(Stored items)
━━━━━━━━

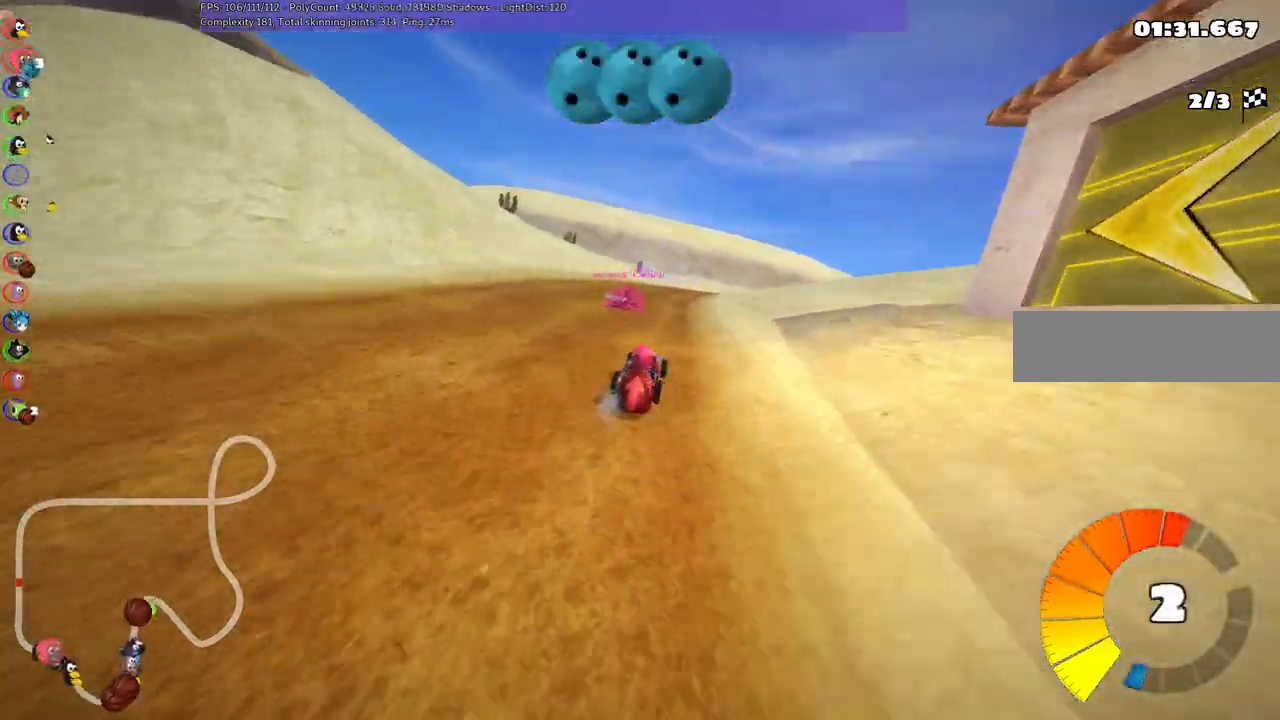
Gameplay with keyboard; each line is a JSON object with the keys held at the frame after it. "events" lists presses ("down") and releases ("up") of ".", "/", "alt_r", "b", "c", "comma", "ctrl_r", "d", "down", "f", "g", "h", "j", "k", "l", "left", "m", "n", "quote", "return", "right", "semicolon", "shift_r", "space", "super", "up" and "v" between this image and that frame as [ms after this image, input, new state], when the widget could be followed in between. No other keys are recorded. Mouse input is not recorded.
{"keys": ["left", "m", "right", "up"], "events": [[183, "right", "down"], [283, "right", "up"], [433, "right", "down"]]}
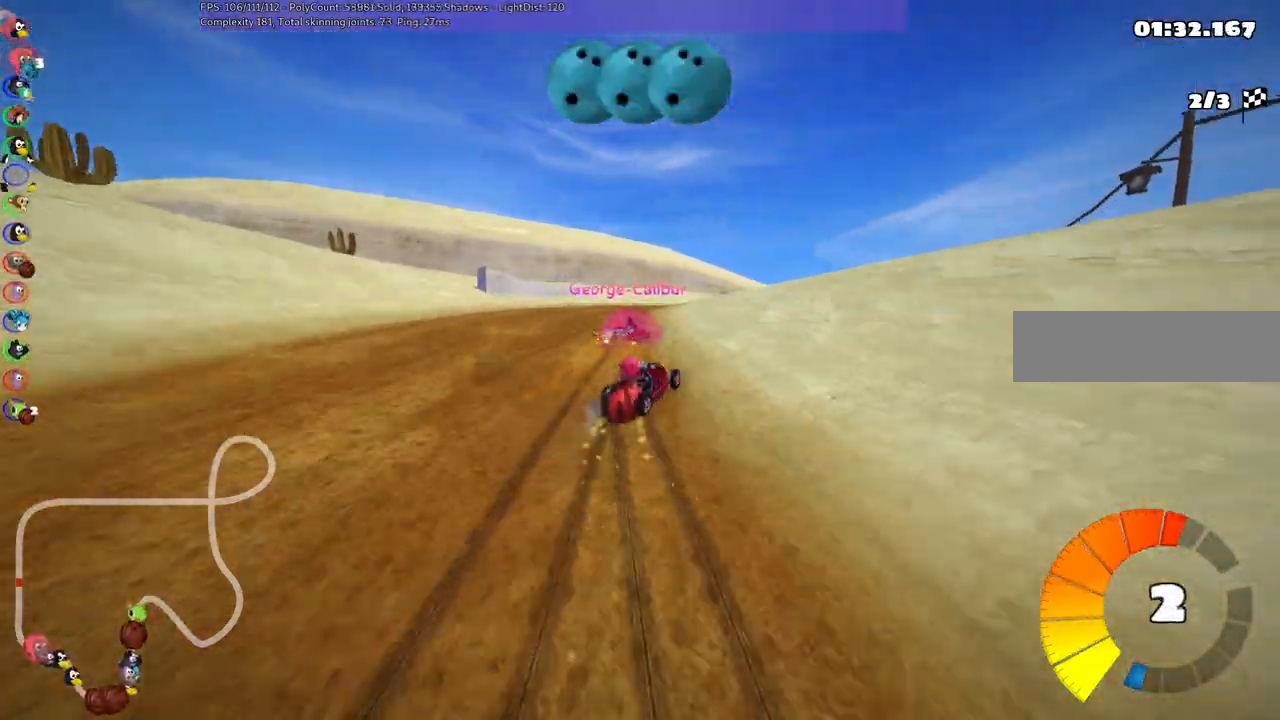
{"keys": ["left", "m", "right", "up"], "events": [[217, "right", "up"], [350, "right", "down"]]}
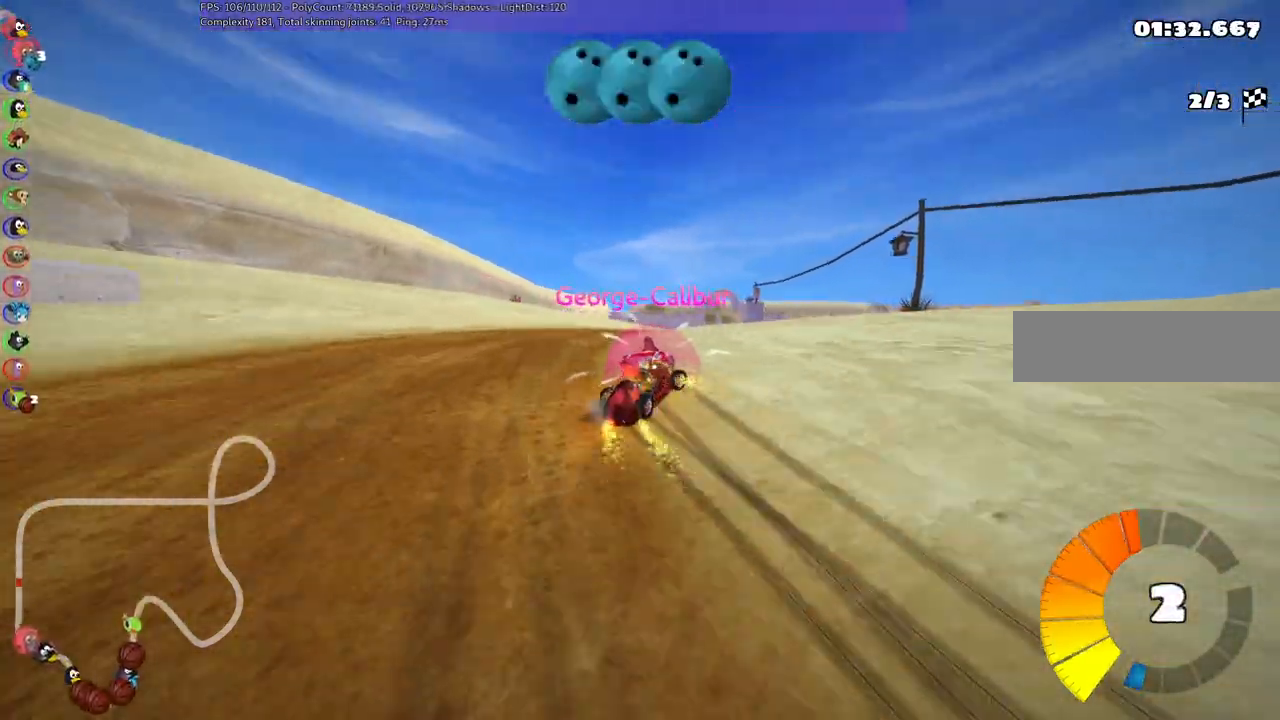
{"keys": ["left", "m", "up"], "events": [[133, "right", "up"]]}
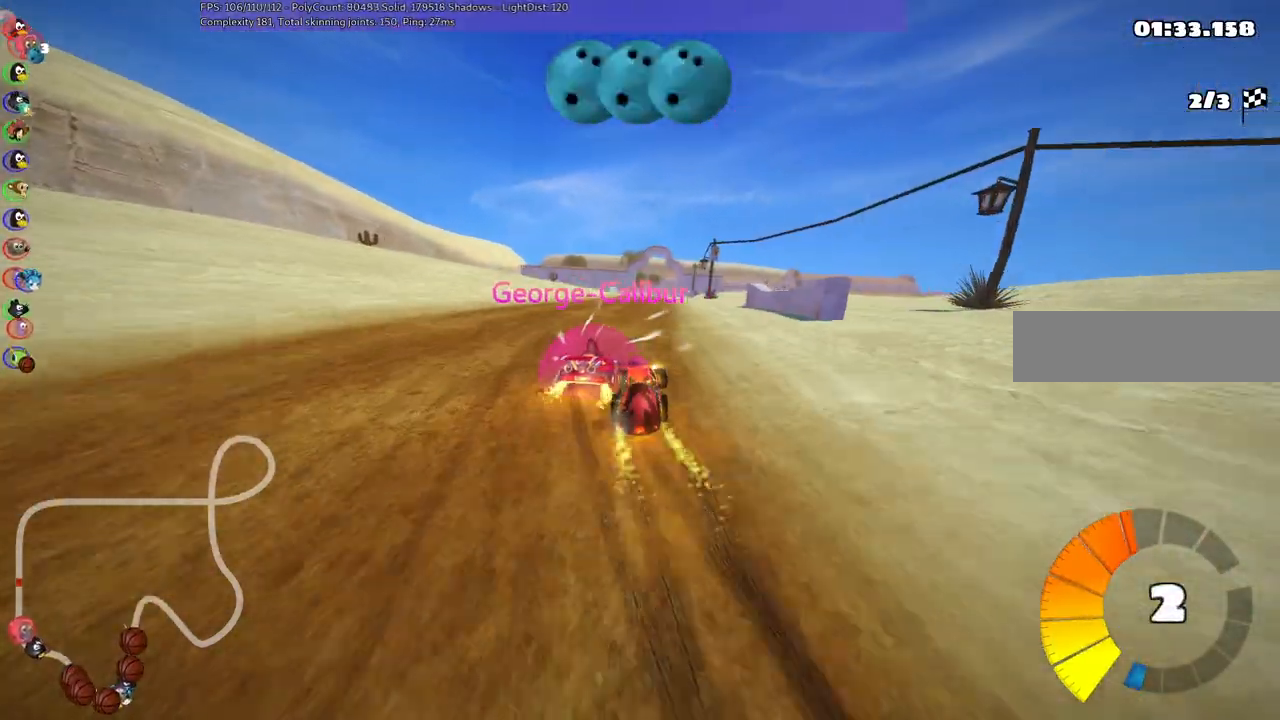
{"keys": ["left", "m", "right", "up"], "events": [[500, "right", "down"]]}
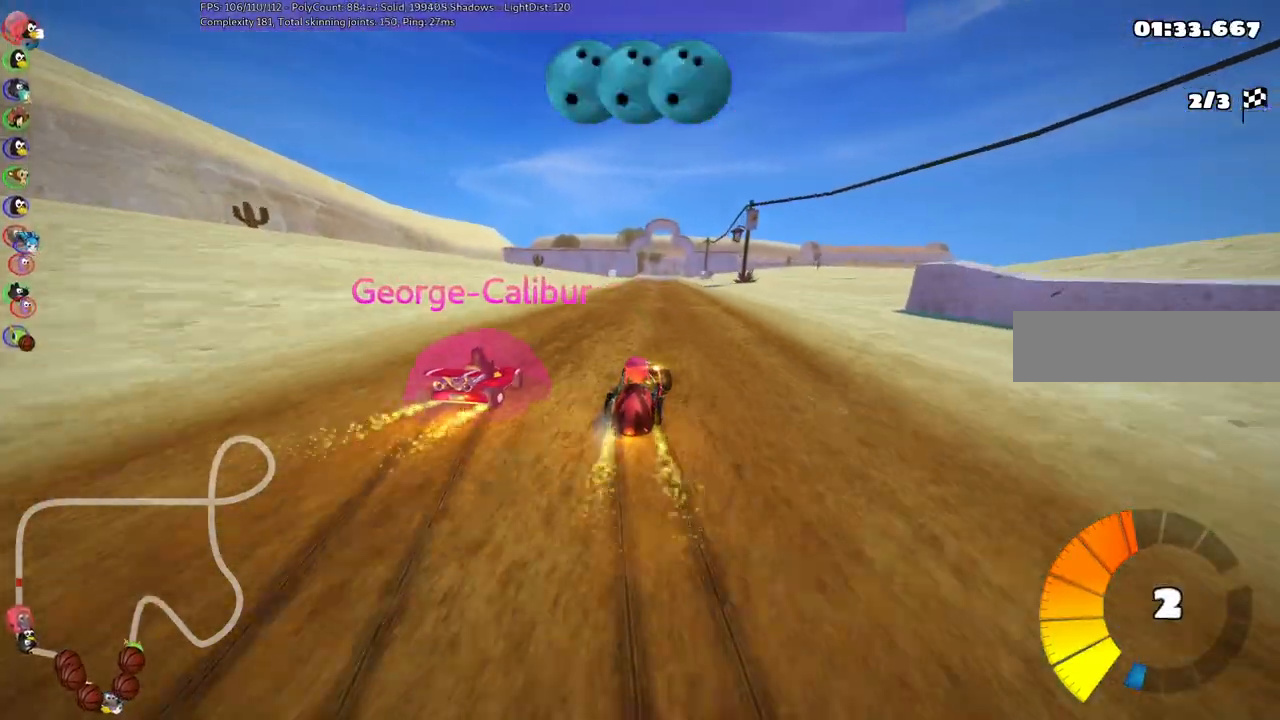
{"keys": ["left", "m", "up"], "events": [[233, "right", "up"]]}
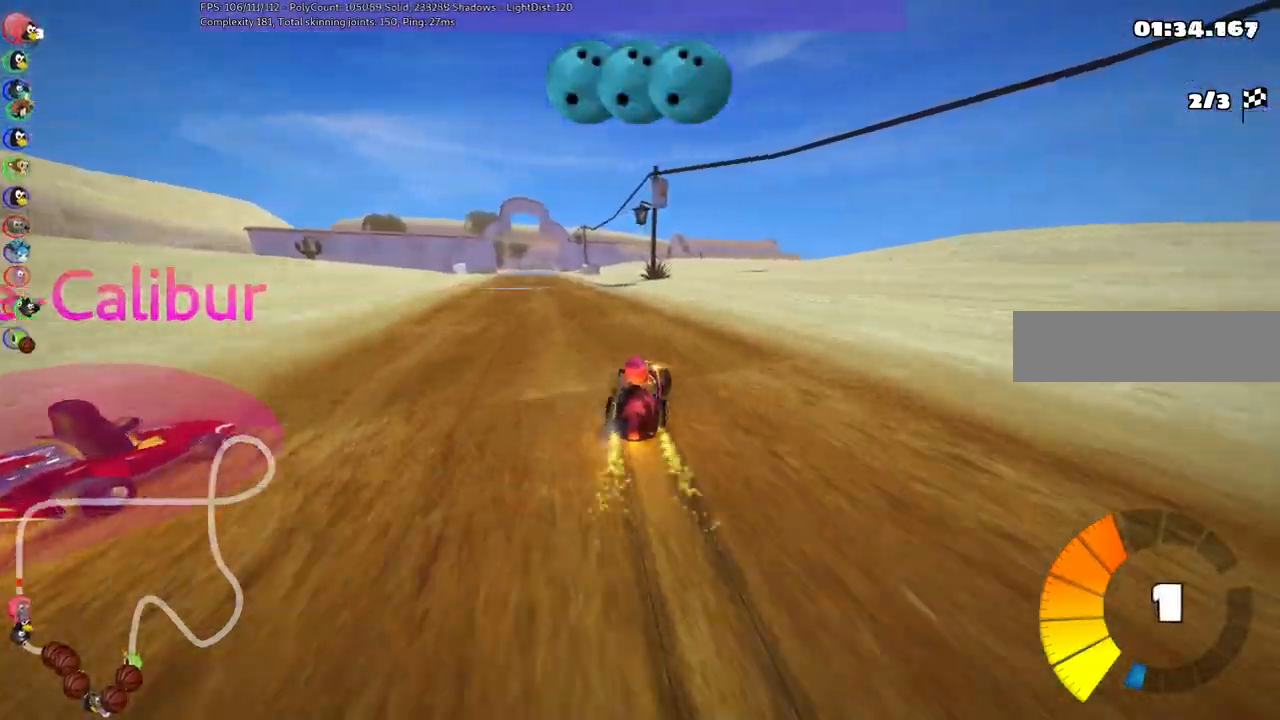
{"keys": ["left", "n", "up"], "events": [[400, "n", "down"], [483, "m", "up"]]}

━━━━━━━━

What is expected = An exact copy of the entries above, with no pictures, is the required answer.

Task result =
Gameplay with keyboard; each line is a JSON object with the keys held at the frame after it. "events" lists presses ("down") and releases ("up") of ".", "/", "alt_r", "b", "c", "comma", "ctrl_r", "d", "down", "f", "g", "h", "j", "k", "l", "left", "m", "n", "quote", "return", "right", "semicolon", "shift_r", "space", "super", "up" and "v" between this image and that frame as [ms after this image, input, new state], when the widget could be followed in between. No other keys are recorded. Mouse input is not recorded.
{"keys": ["left", "m", "right", "up"], "events": [[183, "right", "down"], [283, "right", "up"], [433, "right", "down"]]}
{"keys": ["left", "m", "right", "up"], "events": [[217, "right", "up"], [350, "right", "down"]]}
{"keys": ["left", "m", "up"], "events": [[133, "right", "up"]]}
{"keys": ["left", "m", "right", "up"], "events": [[500, "right", "down"]]}
{"keys": ["left", "m", "up"], "events": [[233, "right", "up"]]}
{"keys": ["left", "n", "up"], "events": [[400, "n", "down"], [483, "m", "up"]]}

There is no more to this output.